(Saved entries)

=== Begin Enclosure ===

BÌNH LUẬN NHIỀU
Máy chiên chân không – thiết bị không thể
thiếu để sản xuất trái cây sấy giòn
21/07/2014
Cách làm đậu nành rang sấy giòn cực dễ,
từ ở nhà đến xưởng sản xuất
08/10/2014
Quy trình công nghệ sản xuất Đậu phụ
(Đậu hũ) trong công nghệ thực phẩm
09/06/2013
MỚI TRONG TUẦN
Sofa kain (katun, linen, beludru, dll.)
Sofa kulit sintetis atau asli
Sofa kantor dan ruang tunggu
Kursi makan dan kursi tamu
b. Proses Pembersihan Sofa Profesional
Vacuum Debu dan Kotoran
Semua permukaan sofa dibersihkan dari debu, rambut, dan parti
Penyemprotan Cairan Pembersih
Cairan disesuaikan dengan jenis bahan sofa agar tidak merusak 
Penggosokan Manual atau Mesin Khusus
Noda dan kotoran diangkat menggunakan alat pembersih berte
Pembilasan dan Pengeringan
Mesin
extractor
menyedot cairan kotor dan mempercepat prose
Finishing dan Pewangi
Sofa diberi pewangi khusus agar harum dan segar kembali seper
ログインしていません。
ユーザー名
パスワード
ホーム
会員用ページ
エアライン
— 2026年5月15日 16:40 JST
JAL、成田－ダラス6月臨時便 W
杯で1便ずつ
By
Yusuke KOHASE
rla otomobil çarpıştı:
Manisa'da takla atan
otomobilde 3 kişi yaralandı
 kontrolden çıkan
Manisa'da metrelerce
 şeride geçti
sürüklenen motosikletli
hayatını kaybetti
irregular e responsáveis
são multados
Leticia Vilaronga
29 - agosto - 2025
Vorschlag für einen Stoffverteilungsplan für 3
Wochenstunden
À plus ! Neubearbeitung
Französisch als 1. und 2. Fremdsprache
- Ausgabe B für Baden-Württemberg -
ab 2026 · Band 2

=== End Enclosure ===

# [DIRECTIONS]
Copy out each line of the data containing the string "giòn".

# [EXERCISE OUTPUT]
thiếu để sản xuất trái cây sấy giòn
Cách làm đậu nành rang sấy giòn cực dễ,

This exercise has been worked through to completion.